Collected data section start

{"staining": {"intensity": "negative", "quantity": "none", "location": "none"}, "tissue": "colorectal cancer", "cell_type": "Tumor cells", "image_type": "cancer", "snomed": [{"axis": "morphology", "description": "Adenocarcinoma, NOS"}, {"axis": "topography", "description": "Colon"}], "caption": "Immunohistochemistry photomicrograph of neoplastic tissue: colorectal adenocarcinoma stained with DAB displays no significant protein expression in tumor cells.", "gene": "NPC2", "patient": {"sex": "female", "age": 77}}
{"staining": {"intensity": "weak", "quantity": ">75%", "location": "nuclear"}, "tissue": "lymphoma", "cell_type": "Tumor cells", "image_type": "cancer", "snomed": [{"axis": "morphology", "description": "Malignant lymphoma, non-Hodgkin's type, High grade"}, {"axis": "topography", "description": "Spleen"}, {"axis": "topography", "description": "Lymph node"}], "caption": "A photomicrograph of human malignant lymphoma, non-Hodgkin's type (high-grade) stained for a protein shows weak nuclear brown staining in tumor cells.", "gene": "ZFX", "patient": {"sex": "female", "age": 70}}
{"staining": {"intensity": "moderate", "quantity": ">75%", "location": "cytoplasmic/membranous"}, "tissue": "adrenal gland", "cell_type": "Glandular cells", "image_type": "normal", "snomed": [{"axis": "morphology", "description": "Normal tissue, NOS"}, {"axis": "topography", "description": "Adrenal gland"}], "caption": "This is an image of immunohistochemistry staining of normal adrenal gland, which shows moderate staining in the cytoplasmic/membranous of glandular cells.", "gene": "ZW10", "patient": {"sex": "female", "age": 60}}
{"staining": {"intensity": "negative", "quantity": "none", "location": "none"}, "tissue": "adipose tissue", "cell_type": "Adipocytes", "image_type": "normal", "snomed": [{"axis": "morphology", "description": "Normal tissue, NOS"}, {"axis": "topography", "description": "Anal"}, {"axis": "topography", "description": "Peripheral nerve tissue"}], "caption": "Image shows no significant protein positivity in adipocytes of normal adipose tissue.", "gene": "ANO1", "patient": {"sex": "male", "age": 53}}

Collected data section end

-- Task instructions --
Please write out every line of the data exactly.

-- Exercise result --
{"staining": {"intensity": "negative", "quantity": "none", "location": "none"}, "tissue": "colorectal cancer", "cell_type": "Tumor cells", "image_type": "cancer", "snomed": [{"axis": "morphology", "description": "Adenocarcinoma, NOS"}, {"axis": "topography", "description": "Colon"}], "caption": "Immunohistochemistry photomicrograph of neoplastic tissue: colorectal adenocarcinoma stained with DAB displays no significant protein expression in tumor cells.", "gene": "NPC2", "patient": {"sex": "female", "age": 77}}
{"staining": {"intensity": "weak", "quantity": ">75%", "location": "nuclear"}, "tissue": "lymphoma", "cell_type": "Tumor cells", "image_type": "cancer", "snomed": [{"axis": "morphology", "description": "Malignant lymphoma, non-Hodgkin's type, High grade"}, {"axis": "topography", "description": "Spleen"}, {"axis": "topography", "description": "Lymph node"}], "caption": "A photomicrograph of human malignant lymphoma, non-Hodgkin's type (high-grade) stained for a protein shows weak nuclear brown staining in tumor cells.", "gene": "ZFX", "patient": {"sex": "female", "age": 70}}
{"staining": {"intensity": "moderate", "quantity": ">75%", "location": "cytoplasmic/membranous"}, "tissue": "adrenal gland", "cell_type": "Glandular cells", "image_type": "normal", "snomed": [{"axis": "morphology", "description": "Normal tissue, NOS"}, {"axis": "topography", "description": "Adrenal gland"}], "caption": "This is an image of immunohistochemistry staining of normal adrenal gland, which shows moderate staining in the cytoplasmic/membranous of glandular cells.", "gene": "ZW10", "patient": {"sex": "female", "age": 60}}
{"staining": {"intensity": "negative", "quantity": "none", "location": "none"}, "tissue": "adipose tissue", "cell_type": "Adipocytes", "image_type": "normal", "snomed": [{"axis": "morphology", "description": "Normal tissue, NOS"}, {"axis": "topography", "description": "Anal"}, {"axis": "topography", "description": "Peripheral nerve tissue"}], "caption": "Image shows no significant protein positivity in adipocytes of normal adipose tissue.", "gene": "ANO1", "patient": {"sex": "male", "age": 53}}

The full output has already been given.